Return a copy of every line in the data below that contains "lines".

____ Provided data

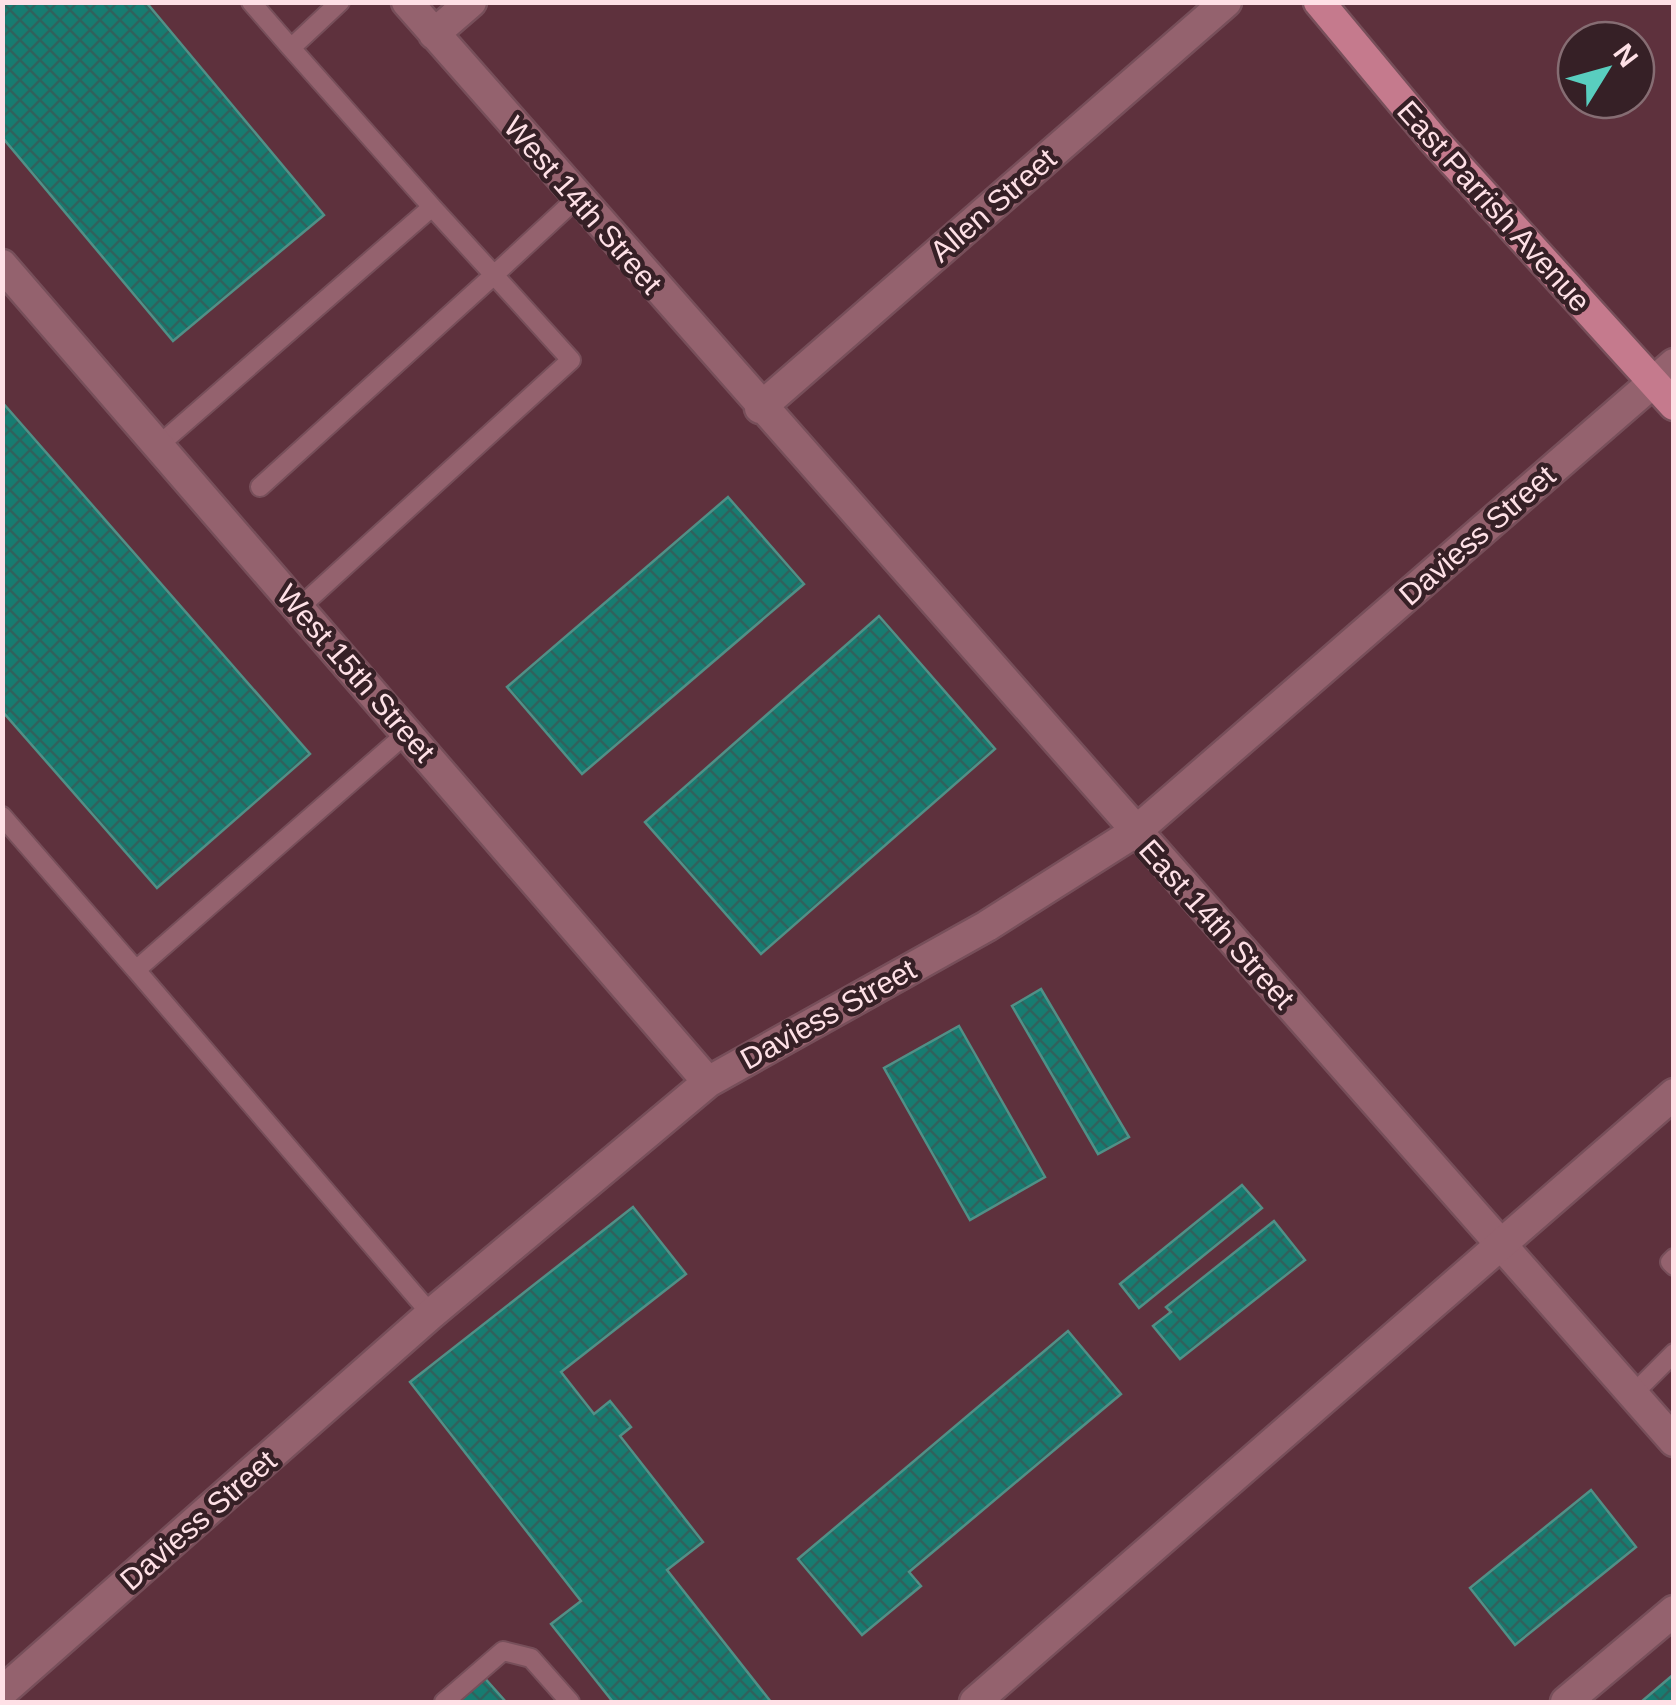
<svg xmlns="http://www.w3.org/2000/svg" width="1676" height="1705" viewBox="0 0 1676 1705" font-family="Helvetica,sans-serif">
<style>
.building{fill:url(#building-cross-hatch);stroke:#519087;stroke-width:2.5}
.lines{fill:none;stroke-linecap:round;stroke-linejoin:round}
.lane-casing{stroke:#774f5a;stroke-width:22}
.street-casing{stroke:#774f5a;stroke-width:35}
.secondary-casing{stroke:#774f5a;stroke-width:35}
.primary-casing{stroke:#774f5a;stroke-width:35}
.lane{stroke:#94626e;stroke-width:18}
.street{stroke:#94626e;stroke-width:30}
.secondary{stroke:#94626e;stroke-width:30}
.primary{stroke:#c57a8d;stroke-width:30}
.labels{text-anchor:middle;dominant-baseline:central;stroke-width:9;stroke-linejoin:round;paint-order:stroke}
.street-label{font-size:30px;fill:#fee0e6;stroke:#362026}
</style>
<defs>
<pattern id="building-cross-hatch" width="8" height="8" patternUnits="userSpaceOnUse" patternTransform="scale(2.5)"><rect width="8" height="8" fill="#177c71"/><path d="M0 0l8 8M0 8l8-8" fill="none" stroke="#2f625d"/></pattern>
</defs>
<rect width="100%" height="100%" fill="#5e313d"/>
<path class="building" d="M2,2H146L324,215L173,341L2,137Z
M2,402L310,754L157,888L2,711Z
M728,497L804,584L582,774L507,687Z
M879,616L995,749L761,954L645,822Z
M1041,989L1129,1137L1098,1154L1012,1006Z
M959,1026L1045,1177L970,1220L884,1068Z
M1242,1185L1262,1208L1139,1308L1120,1284Z
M633,1207L686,1274L561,1372L594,1414L610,1401L631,1427L620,1436L703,1542L667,1570L771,1702H613L551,1624L581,1601L410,1382Z
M1274,1221L1305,1260L1180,1359L1153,1326L1171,1312L1166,1307Z
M1068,1331L1121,1394L909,1572L921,1586L862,1635L798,1559Z
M1591,1490L1636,1547L1515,1645L1470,1588Z
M1674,1674V1702H1641Z
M482,1675L506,1702H450Z"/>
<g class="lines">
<defs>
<path id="lane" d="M251,2L291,48L340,2
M159,445L432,207L291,48
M260,487L494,275L432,207
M300,607L571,360L494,275L577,198
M408,732L136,970L431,1314
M2,816L136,970
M1674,1258L1670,1262L1674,1266
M1633,1394L1674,1353
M444,1702L503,1651L531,1658L570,1702"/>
<path id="street" d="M407,2L1674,1441
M434,34L471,2
M2,265L708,1082
M760,408L1226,2
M2,1692L431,1314L708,1082L987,926L1135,832L1674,364
M1566,1702L1674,1611"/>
<path id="secondary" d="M975,1702L1674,1094"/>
<path id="primary" d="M1319,2L1433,139L1674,405"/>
</defs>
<use href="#lane" class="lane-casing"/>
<use href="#street" class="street-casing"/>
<use href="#secondary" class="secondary-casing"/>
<use href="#primary" class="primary-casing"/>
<use href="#lane" class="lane"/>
<use href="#street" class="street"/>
<use href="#secondary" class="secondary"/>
<use href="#primary" class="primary"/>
</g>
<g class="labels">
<g class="street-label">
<text transform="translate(583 205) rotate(49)">West 14th Street</text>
<text transform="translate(993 205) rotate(-41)">Allen Street</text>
<text transform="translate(1494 206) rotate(48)">East Parrish Avenue</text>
<text transform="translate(1477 535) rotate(-41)">Daviess Street</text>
<text transform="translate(356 673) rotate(49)">West 15th Street</text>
<text transform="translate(1217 924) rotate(48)">East 14th Street</text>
<text transform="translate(828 1014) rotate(-29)">Daviess Street</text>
<text transform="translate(198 1520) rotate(-41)">Daviess Street</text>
</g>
</g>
<rect width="1676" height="1705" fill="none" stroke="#fee0e6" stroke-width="10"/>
<g transform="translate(1606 70) rotate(53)"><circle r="48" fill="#362026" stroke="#866d73" stroke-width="2.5"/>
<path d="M0-8L18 38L0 25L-18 38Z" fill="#59cebf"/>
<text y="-15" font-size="28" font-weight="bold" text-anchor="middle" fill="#fee0e6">N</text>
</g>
</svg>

________

Answer area
.lines{fill:none;stroke-linecap:round;stroke-linejoin:round}
<g class="lines">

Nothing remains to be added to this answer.